▶

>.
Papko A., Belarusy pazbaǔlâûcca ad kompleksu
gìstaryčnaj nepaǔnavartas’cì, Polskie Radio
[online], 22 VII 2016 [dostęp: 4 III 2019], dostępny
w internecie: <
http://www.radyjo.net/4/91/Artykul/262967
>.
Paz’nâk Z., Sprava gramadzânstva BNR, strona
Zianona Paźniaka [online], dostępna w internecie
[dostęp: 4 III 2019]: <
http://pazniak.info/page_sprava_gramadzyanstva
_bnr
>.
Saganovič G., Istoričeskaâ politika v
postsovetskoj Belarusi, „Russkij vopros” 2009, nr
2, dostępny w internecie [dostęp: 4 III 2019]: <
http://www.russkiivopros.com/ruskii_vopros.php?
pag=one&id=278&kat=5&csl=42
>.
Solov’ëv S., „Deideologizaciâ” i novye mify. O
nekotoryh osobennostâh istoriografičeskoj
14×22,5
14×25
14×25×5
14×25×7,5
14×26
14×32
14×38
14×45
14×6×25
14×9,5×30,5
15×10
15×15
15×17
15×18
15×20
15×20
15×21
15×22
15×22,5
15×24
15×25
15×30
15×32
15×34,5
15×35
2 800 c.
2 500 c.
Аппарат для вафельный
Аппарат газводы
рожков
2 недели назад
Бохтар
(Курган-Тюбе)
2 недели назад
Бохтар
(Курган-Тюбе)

◀
▶

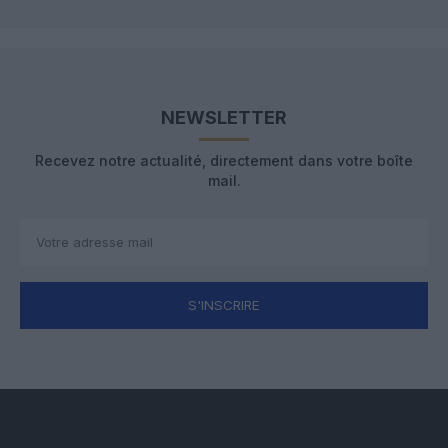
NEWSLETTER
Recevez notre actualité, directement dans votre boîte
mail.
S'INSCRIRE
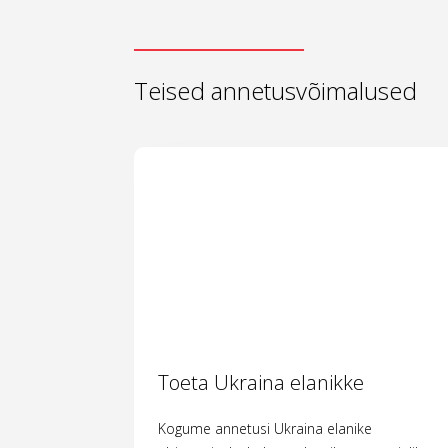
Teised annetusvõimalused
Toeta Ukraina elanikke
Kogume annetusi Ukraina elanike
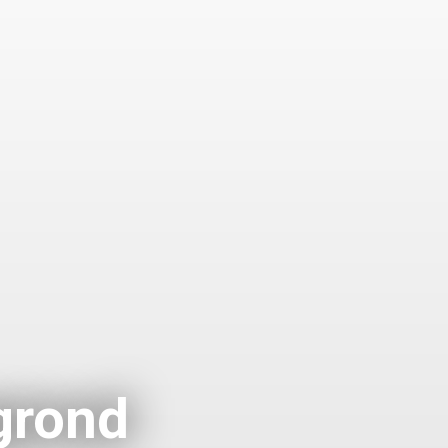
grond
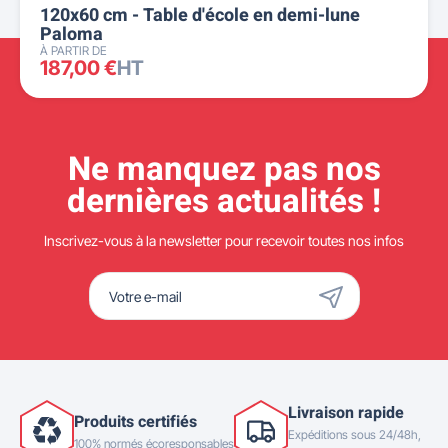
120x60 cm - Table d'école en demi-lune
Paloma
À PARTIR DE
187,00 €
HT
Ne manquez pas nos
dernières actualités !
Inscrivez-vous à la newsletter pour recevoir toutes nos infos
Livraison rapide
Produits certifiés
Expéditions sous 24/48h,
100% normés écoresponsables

◀

How many of the lines above contain the string "online"? Case counts. Give only the number.

Finished exercise:
2